Confieso que no sigo de cerca la campaña de Madrid. No voto ahí, y eso que me ahorro. Pero el otro día leí unas palabras de la candidata de Ahora Madrid, que es una joint venture de Podemos, que me dejaron helada. "Nos importa un pimiento la ideología, porque lo que nos preocupa es la vida de la gente". Yo, por un instante, pensé que estaba delante de un revival de aquel Fernández de la Mora y su crepúsculo de las ideologías, que publicó poco antes de que Manuela Carmena se hiciera del Partido Comunista de España como para desmentirle.
De haber dicho aquello uno de los chicos nuevos en la polis, no me hubiera extrañado nada. Es la clase de demagogia que vienen impartiendo. No les importa la ideología a la hora de pescar votos, claro que no. Es más, decir que no les importa sirve de cebo en unos tiempos desorientados. Pero la ideología es, por supuesto, el criterio que determina las filias y fobias de estos que dicen que les importa un pimiento. ¿O es que, ya que hablamos de Madrid, detestan tanto a Aguirre por su carácter y su vestuario?
Si la ideología es lo que era, el aparente desdén por ella forma parte del pastiche ideológico populista, que recrea una vez más un universo maniqueo en el que la ficción que llaman la gente lucha, sin división de intereses alguna, contra la ficción que llaman la casta, igualmente monolítica en la defensa de prebendas, mamandurrias y privilegios. Pero yo venía a hablar de Carmena. Más o menos. Porque Carmena es una histórica. Lo era ya cuando los de mi quinta, aún en fase de acné juvenil, nos metimos en la guerra. Ella era entonces una de las abogadas laboralistas conocidas del PCE.
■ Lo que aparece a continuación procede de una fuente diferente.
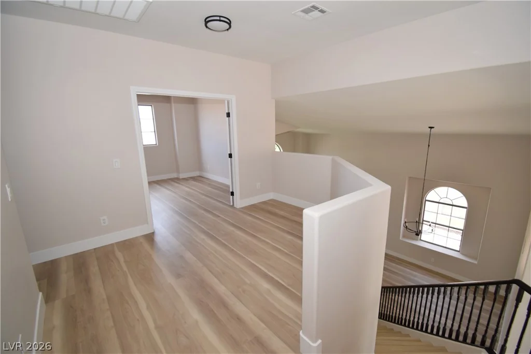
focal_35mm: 15
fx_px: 221
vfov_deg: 77.3
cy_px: 177
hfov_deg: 100.4
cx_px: 266
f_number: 5.6
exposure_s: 1/200
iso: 800
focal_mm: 10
Ese pasado de Carmena no sé si ha sido determinante en su fichaje por Podemos, pero es obvio que lo destacan. Tener a una luchadora antifranquista los lleva a esas batallas del pasado en las que no estuvieron y por las que sienten nostalgia, y al momento virginal previo a la Transición. Una Transición de la que abominan por lo mismo que abominó entonces la extrema izquierda, aunque no el PCE. Y es que no fue, ¡ay!, una ruptura revolucionaria, sino un enjuague, un apaño y un catálogo de cesiones de la izquierda a los restos de la dictadura.
Si la candidata comparte el rechazo de sus compañeros de viaje a la Transición, lo ignoro. Pero ella hizo la Transición sin traumas. Al contrario, es decir, que otros luchadores antifranquistas de varias hornadas que se retiraron a la vida privada, decepcionados por la normalidad con la que se pasó de un régimen dictatorial a uno democrático. Carmena no estuvo entre ellos, sino entre los que siguieron, de un modo u otro, en el foro y ocuparon cargos que dependen de la voluntad política. Uno no es vocal del Consejo General del Poder Judicial ni representa a España en un grupo de trabajo de la ONU ni asesora al Gobierno vasco sin contar con buenas relaciones con los partidos del sistema, que en su caso fueron Izquierda Unida y PSOE.
Carmena, en fin, no es uno de los antifranquistas que quedaron marginados y perdidos, sin oficio ni beneficio, cuando el adiós a todo aquello. Ha sido miembro de una élite, de esa élite progresista, tan élite como cualquier otra, que ha tenido cargos y posiciones, prebendas y mamandurrias, durante décadas. En los perversos términos del partido que sustenta su candidatura, ha sido casta. Y esto a mí no me parece mal. En absoluto. Lo irónico es que la patrocinen los irreconciliables enemigos de los de arriba. Porque la ideología importa.